The agency has the legal authority and ample cause to reverse prior classifications. All it’s lacking right now is the will to do it.
Common Carriage Will Not Harm Investment
Scare tactics are ever so effective, and the ISPs have been going to town with them throughout this debate. Reclassifying, they insist, would harm investment in broadband infrastructure. But where’s their evidence?
When pressed to provide an explanation for this claim, ISPs typically say that Title II regulation would be a regulatory burden on broadband. But the FCC has the authority to forbear from applying many of its rules and to get rid of these so-called burdens if it decides to reclassify. Despite all of the propaganda that comes from cable and telecom companies, Title II is actually a flexible and deregulatory framework. For instance, cellular voice and many business broadband services have always been Title II, but are not subject to rate regulations, wholesale requirements, tariff-filing obligations or other rules.
The ISPs’ claim is incorrect from a legal standpoint — and a political standpoint too. Reclassification is the right answer, but it’s a difficult political lift inside the Beltway — even if the FCC uses it just to prevent discrimination.
If protecting even that basic right is so hard, how could the FCC go even further and adopt additional regulations for broadband — when it doesn’t even keep such rules in place for other competitive telecom services?
As for investment itself, well, the evidence shows that both the telecom and cable industries have invested quite a bit more before the FCC removed broadband from Title II. The telecom industry’s average annual investment was 55 percent higher during that period than it’s been in the years since. Meanwhile, the cable industry is the loudest proponent of this notion that Title II is bad for investment — even though right now, in the deregulated state for broadband, cable companies devote only about 1 percent of total revenues to network investment.
Finally, if we move beyond the networks and look at all the content providers and application makers the open Internet has empowered, it’s clear that we’re living in one of the greatest periods of economic investment and innovation in history. The Internet has become our most important platform for free speech, communications and commerce.
The ISPs hide behind their claims, but the truth is there for anyone who wants to see it. Net Neutrality, nondiscrimination and common carriage really are the status quo, thanks to a combination of rules (including the Verizon “C Block” rules), Open Internet orders, and merger conditions in transactions like AT&T-BellSouth and Comcast-NBCUniversal.
The data on investment and business growth following these FCC actions and these deals show that these protections have had no negative impact on these companies’ return on investment or investment plans.
The FCC’s Newest Proposal (Section 706) Won’t Work
So the case is clear: There’s common carriage, which means broadband access providers serve everyone without unjust and unreasonable discrimination, and then there are the poor substitutes that let the broadband providers do whatever they want.

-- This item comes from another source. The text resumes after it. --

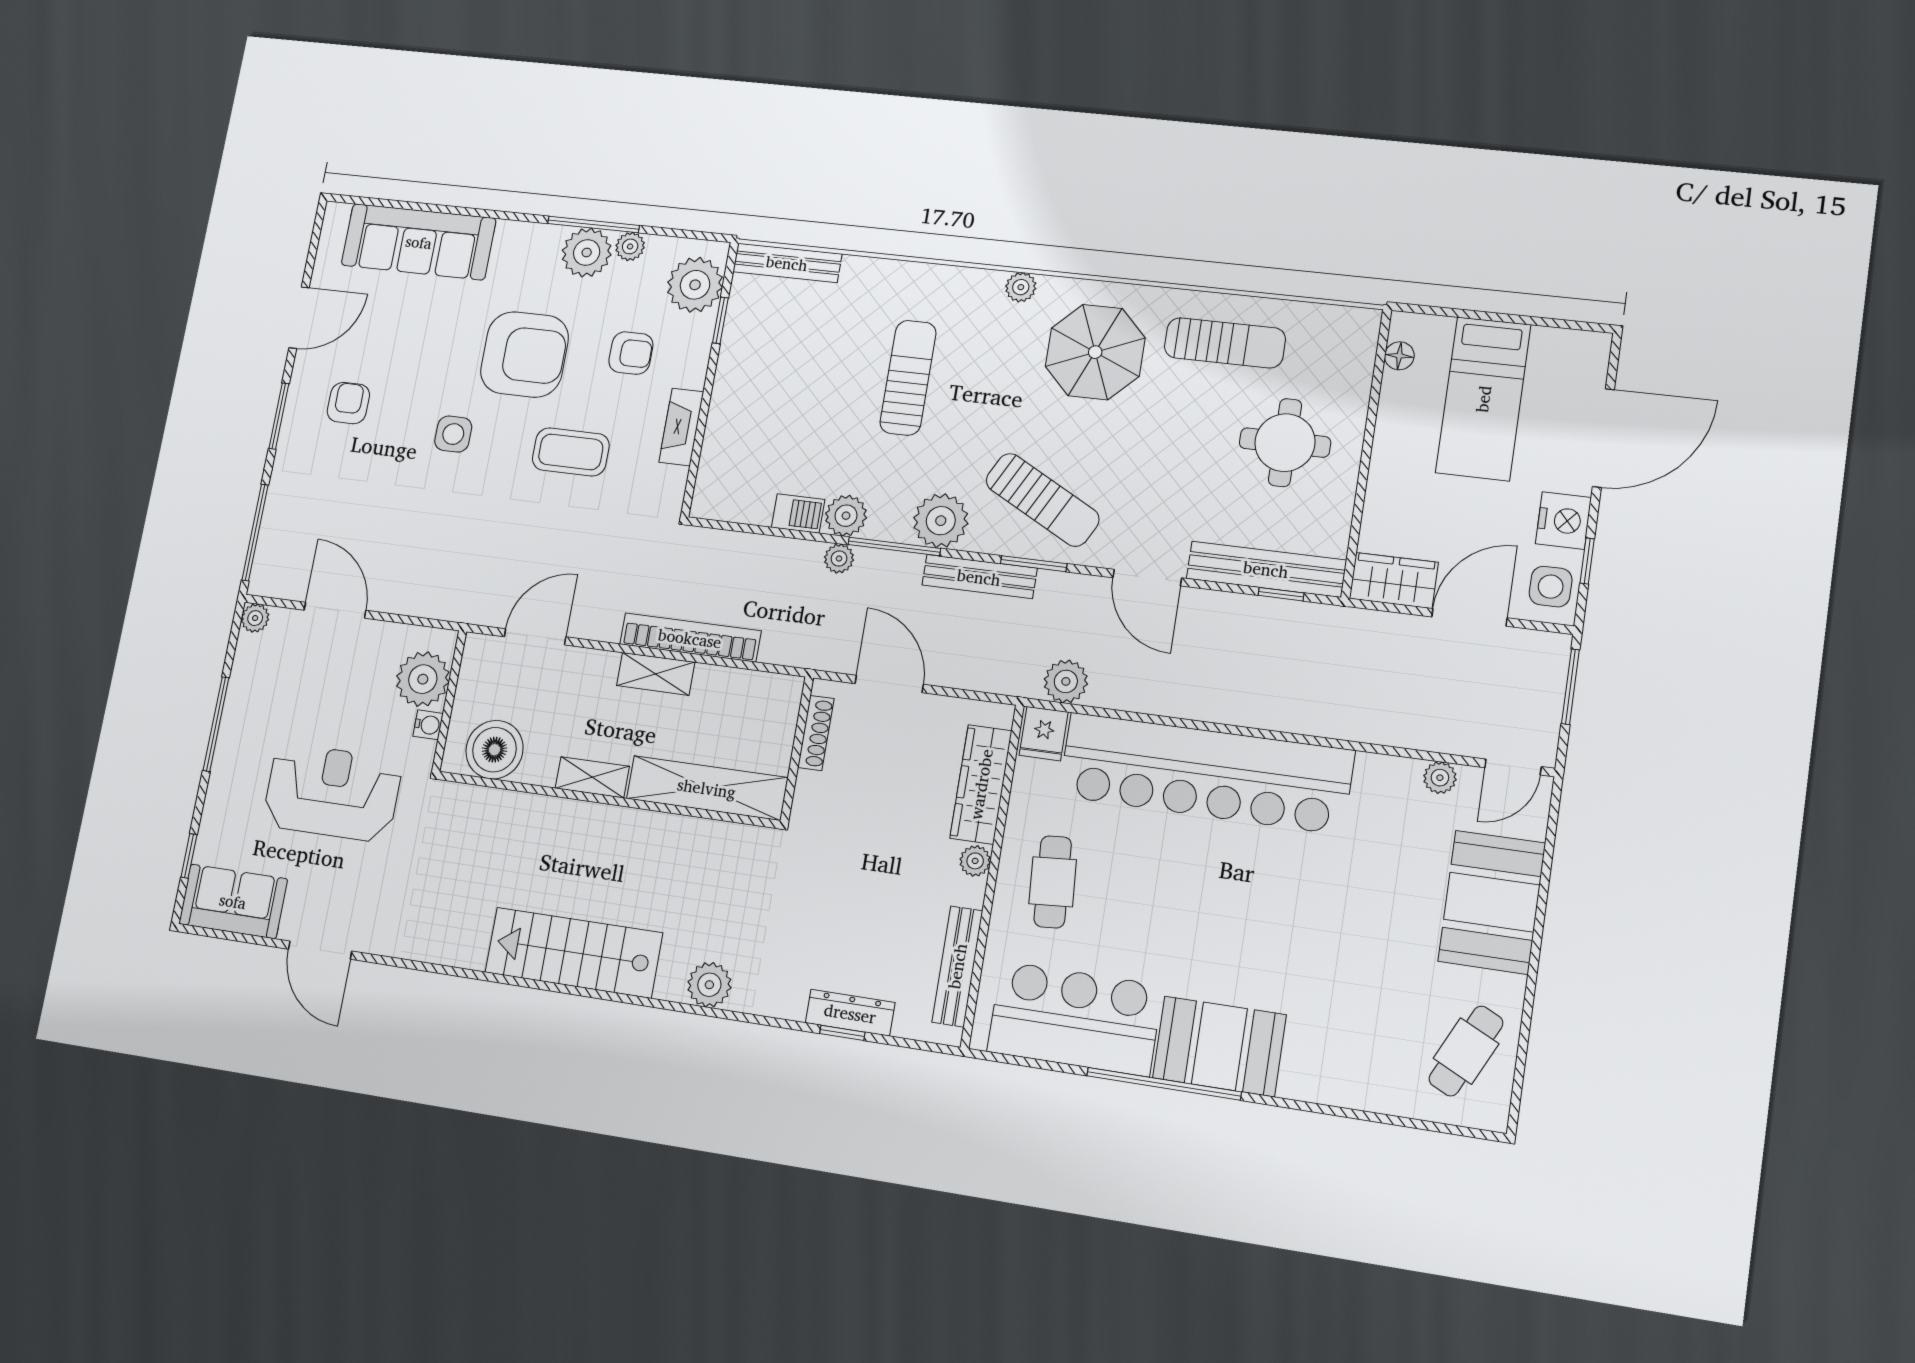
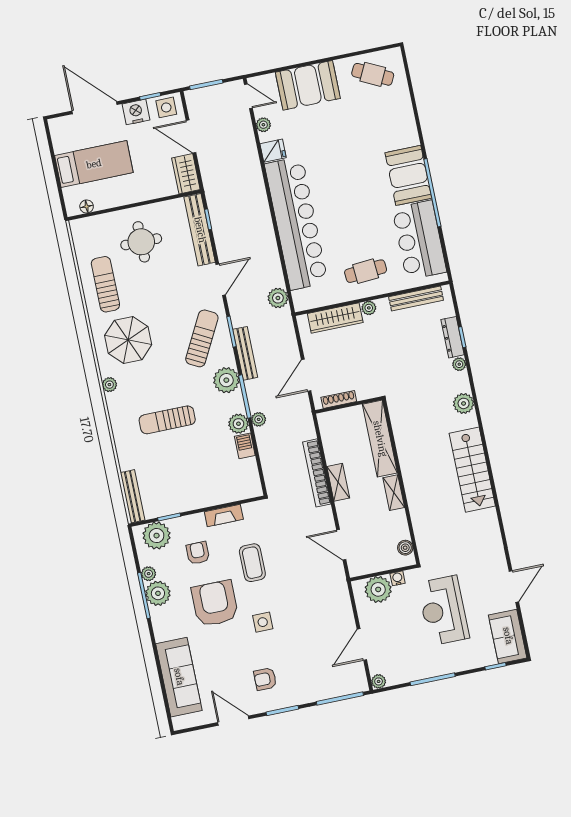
fridge: (1044, 734) -> (273, 151), moved
boiler: (494, 750) -> (405, 548), width x0.54, depth x0.54
plant: (791, 1006) -> (459, 364), added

Unless the FCC reclassifies broadband providers as common carriers, ISPs will be able to do whatever they want to online traffic — degrade it, block it, and impose tolls for speedier access to content.

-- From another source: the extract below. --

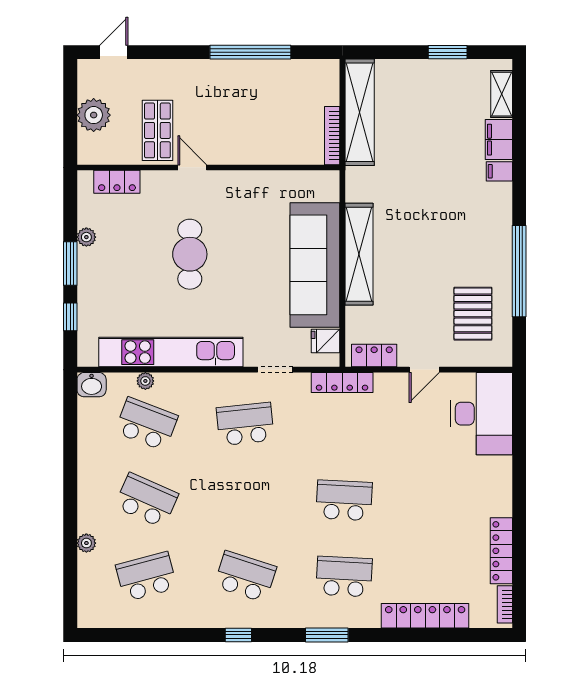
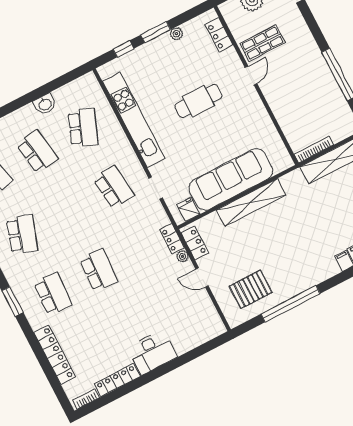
plant: (145, 381) -> (182, 256), moved
locker: (342, 383) -> (172, 239), width x0.66
washbasin: (92, 385) -> (45, 104), moved, turned -90
desk: (481, 414) -> (152, 352), moved, width x0.73, depth x0.77
school desk: (146, 500) -> (37, 151), turned -33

The court that knocked down the FCC’s Open Internet Order in January made it clear that if the FCC chooses the “commercially reasonable” standard that Wheeler’s pursuing, ISPs will have free rein to discriminate and set up exclusive arrangements with the few companies able to pay the new tolls. They will be able to discriminate at will against companies and speech they don’t like. And every single online company or speaker will have to negotiate with every single ISP to avoid being blocked.